Stored items
***
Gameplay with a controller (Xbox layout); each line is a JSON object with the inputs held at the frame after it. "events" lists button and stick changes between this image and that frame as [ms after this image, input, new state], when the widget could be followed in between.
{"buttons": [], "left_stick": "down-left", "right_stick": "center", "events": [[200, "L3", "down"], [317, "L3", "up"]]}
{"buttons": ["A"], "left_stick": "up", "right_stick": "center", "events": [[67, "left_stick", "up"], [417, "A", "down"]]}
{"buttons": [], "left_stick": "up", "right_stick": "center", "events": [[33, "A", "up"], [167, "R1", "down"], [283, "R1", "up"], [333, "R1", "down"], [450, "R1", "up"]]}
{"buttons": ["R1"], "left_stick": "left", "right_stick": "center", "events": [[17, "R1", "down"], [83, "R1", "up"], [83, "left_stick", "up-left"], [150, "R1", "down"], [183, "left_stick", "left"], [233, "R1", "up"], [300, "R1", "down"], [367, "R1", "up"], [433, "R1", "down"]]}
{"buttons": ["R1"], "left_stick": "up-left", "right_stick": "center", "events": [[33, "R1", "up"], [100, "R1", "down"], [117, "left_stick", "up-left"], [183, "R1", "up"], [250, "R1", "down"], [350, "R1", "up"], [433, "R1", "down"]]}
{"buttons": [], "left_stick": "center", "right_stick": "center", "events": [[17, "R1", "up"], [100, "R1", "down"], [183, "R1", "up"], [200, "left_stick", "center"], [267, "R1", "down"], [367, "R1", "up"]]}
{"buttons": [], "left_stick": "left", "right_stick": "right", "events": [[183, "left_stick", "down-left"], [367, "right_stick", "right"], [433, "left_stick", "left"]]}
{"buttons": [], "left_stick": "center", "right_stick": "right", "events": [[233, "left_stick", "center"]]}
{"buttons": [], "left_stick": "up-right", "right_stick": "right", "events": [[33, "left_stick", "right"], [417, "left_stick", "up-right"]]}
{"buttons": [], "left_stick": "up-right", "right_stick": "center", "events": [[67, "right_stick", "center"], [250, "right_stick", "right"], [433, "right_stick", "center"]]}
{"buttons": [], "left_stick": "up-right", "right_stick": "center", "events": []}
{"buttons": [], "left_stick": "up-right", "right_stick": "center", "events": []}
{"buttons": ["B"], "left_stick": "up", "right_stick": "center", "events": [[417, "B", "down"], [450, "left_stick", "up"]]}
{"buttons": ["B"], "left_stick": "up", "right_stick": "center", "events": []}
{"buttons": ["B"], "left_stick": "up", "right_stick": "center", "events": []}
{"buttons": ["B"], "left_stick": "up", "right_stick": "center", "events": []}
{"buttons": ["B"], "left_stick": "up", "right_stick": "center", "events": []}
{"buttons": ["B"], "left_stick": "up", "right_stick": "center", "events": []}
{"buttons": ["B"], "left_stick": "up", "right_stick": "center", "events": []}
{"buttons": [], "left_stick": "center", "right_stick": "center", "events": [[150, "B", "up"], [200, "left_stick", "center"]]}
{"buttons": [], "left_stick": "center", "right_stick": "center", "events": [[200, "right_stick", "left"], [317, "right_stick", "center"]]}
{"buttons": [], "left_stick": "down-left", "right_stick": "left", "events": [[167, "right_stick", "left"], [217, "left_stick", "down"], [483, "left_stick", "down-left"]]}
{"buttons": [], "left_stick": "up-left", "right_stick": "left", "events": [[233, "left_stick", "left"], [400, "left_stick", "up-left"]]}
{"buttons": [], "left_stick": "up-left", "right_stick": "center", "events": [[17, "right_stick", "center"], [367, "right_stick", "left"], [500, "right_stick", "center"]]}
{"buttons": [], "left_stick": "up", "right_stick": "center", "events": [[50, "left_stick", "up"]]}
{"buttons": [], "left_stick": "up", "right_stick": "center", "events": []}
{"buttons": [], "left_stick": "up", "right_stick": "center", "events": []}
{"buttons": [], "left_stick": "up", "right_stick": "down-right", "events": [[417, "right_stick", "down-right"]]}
***
Exercise objective :: Copy out each line of the records character for character.

Task output ::
Gameplay with a controller (Xbox layout); each line is a JSON object with the inputs held at the frame after it. "events" lists button and stick changes between this image and that frame as [ms after this image, input, new state], when the widget could be followed in between.
{"buttons": [], "left_stick": "down-left", "right_stick": "center", "events": [[200, "L3", "down"], [317, "L3", "up"]]}
{"buttons": ["A"], "left_stick": "up", "right_stick": "center", "events": [[67, "left_stick", "up"], [417, "A", "down"]]}
{"buttons": [], "left_stick": "up", "right_stick": "center", "events": [[33, "A", "up"], [167, "R1", "down"], [283, "R1", "up"], [333, "R1", "down"], [450, "R1", "up"]]}
{"buttons": ["R1"], "left_stick": "left", "right_stick": "center", "events": [[17, "R1", "down"], [83, "R1", "up"], [83, "left_stick", "up-left"], [150, "R1", "down"], [183, "left_stick", "left"], [233, "R1", "up"], [300, "R1", "down"], [367, "R1", "up"], [433, "R1", "down"]]}
{"buttons": ["R1"], "left_stick": "up-left", "right_stick": "center", "events": [[33, "R1", "up"], [100, "R1", "down"], [117, "left_stick", "up-left"], [183, "R1", "up"], [250, "R1", "down"], [350, "R1", "up"], [433, "R1", "down"]]}
{"buttons": [], "left_stick": "center", "right_stick": "center", "events": [[17, "R1", "up"], [100, "R1", "down"], [183, "R1", "up"], [200, "left_stick", "center"], [267, "R1", "down"], [367, "R1", "up"]]}
{"buttons": [], "left_stick": "left", "right_stick": "right", "events": [[183, "left_stick", "down-left"], [367, "right_stick", "right"], [433, "left_stick", "left"]]}
{"buttons": [], "left_stick": "center", "right_stick": "right", "events": [[233, "left_stick", "center"]]}
{"buttons": [], "left_stick": "up-right", "right_stick": "right", "events": [[33, "left_stick", "right"], [417, "left_stick", "up-right"]]}
{"buttons": [], "left_stick": "up-right", "right_stick": "center", "events": [[67, "right_stick", "center"], [250, "right_stick", "right"], [433, "right_stick", "center"]]}
{"buttons": [], "left_stick": "up-right", "right_stick": "center", "events": []}
{"buttons": [], "left_stick": "up-right", "right_stick": "center", "events": []}
{"buttons": ["B"], "left_stick": "up", "right_stick": "center", "events": [[417, "B", "down"], [450, "left_stick", "up"]]}
{"buttons": ["B"], "left_stick": "up", "right_stick": "center", "events": []}
{"buttons": ["B"], "left_stick": "up", "right_stick": "center", "events": []}
{"buttons": ["B"], "left_stick": "up", "right_stick": "center", "events": []}
{"buttons": ["B"], "left_stick": "up", "right_stick": "center", "events": []}
{"buttons": ["B"], "left_stick": "up", "right_stick": "center", "events": []}
{"buttons": ["B"], "left_stick": "up", "right_stick": "center", "events": []}
{"buttons": [], "left_stick": "center", "right_stick": "center", "events": [[150, "B", "up"], [200, "left_stick", "center"]]}
{"buttons": [], "left_stick": "center", "right_stick": "center", "events": [[200, "right_stick", "left"], [317, "right_stick", "center"]]}
{"buttons": [], "left_stick": "down-left", "right_stick": "left", "events": [[167, "right_stick", "left"], [217, "left_stick", "down"], [483, "left_stick", "down-left"]]}
{"buttons": [], "left_stick": "up-left", "right_stick": "left", "events": [[233, "left_stick", "left"], [400, "left_stick", "up-left"]]}
{"buttons": [], "left_stick": "up-left", "right_stick": "center", "events": [[17, "right_stick", "center"], [367, "right_stick", "left"], [500, "right_stick", "center"]]}
{"buttons": [], "left_stick": "up", "right_stick": "center", "events": [[50, "left_stick", "up"]]}
{"buttons": [], "left_stick": "up", "right_stick": "center", "events": []}
{"buttons": [], "left_stick": "up", "right_stick": "center", "events": []}
{"buttons": [], "left_stick": "up", "right_stick": "down-right", "events": [[417, "right_stick", "down-right"]]}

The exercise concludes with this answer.